Mathilde était souvent seule à la maison, son mari parcourant le monde pour son travail d'explorateur. Ils se sont peu à peu rapprochés. Et ces dernières années ils avaient pris l'habitude de se retrouver dans la maison de Mathilde tous les jeudis après-midi pour bavarder et jouer des parties de gin rami ou de belote marseillaise. Les jeudis pairs, ils buvaient du vermouth bien frais, et les jeudis impairs un vieux porto avec des gâteaux secs. C'était devenu une tradition et il fallait qu'un d'entre-eux fusse bien malade pour y déroger. Il est vrai que Mathilde avait le cœur fragile. Elle fit ces derniers temps quatre "infractus de la cocarde" comme elle se plaisait à dire d'un air amusé. Le cinquième l'emporta sur le coup. Ce n'était pas un jeudi.
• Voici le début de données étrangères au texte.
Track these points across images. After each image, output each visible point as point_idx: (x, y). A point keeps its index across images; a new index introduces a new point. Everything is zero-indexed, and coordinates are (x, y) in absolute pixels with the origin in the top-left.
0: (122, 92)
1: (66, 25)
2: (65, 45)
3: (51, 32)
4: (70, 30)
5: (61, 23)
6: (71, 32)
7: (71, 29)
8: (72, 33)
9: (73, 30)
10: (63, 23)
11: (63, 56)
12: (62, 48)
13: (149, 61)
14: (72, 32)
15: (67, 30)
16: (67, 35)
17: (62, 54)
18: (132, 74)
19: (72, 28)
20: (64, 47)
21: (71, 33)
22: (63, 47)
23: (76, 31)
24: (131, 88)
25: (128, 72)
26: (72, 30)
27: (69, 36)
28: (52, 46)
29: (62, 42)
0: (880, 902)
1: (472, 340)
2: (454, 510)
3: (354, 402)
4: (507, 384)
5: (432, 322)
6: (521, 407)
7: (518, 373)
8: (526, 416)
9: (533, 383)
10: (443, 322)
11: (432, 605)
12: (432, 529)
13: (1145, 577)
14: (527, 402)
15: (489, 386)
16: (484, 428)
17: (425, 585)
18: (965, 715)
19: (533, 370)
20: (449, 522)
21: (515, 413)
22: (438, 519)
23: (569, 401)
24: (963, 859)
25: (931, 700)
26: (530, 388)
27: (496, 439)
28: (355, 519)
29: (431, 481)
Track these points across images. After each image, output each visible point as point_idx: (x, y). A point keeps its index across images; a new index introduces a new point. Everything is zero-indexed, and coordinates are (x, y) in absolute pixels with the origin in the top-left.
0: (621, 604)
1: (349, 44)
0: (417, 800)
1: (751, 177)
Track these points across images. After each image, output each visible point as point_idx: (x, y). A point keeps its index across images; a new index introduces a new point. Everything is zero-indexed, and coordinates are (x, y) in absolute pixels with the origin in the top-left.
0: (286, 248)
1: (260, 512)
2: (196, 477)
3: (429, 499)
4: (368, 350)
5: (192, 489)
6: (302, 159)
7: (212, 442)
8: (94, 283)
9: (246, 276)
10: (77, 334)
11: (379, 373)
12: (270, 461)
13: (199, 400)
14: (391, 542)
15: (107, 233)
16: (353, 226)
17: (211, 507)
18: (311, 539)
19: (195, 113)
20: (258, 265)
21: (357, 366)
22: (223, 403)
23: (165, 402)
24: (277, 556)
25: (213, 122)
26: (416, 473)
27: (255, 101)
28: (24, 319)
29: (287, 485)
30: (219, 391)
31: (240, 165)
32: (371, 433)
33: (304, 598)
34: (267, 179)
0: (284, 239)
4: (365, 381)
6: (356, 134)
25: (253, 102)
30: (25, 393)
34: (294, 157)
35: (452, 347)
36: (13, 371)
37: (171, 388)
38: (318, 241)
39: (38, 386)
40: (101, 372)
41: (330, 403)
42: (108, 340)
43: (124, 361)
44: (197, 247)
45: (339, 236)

Camille prend à nouveau son père dans les bras et essuie ses larmes tandis que les deux hommes s'éloignent à pas discrets. Il y a là deux vieilles dames, immobiles et qui observent la scène. Elle ne les connaît pas, sûrement des amies de sa maman.

"Bonjour Camille", dit le curé en s'approchant de la jeune femme.

"- Vous êtes bien élégante, et je vous adresse toutes mes condoléances en ce jour difficile que bénit le Seigneur.

- Mon père, je veux faire honneur à ma mère et je ne vois pas cette journée comme difficile mais décisive. Un grand départ... Vous voyez, il y a très peu de monde et c'est bien ainsi."

Elle reprend :

"M'aiderez-vous à m'occuper de l'âme si malheureuse de papa ?

- Bien-sûr ma fille. Vous pouvez aussi prier pour lui, n'est-ce pas ?

- Mon père, à chacun son métier. Je ne sais pas prier, je suis trop joyeuse pour ça !"

Un silence gêné s'installe. Elle ajoute : "Je crois que tout le monde est là. Nous devrions commencer." Le prêtre fait un signe de tête aux porteurs raides et gris, puis se retourne vers la bouche béante de l'église. La petite troupe s'assemble derrière le cercueil suivi de Mathilde et de son père lui donnant le bras.

Et en quelques instants, la petite église les engloutit tous.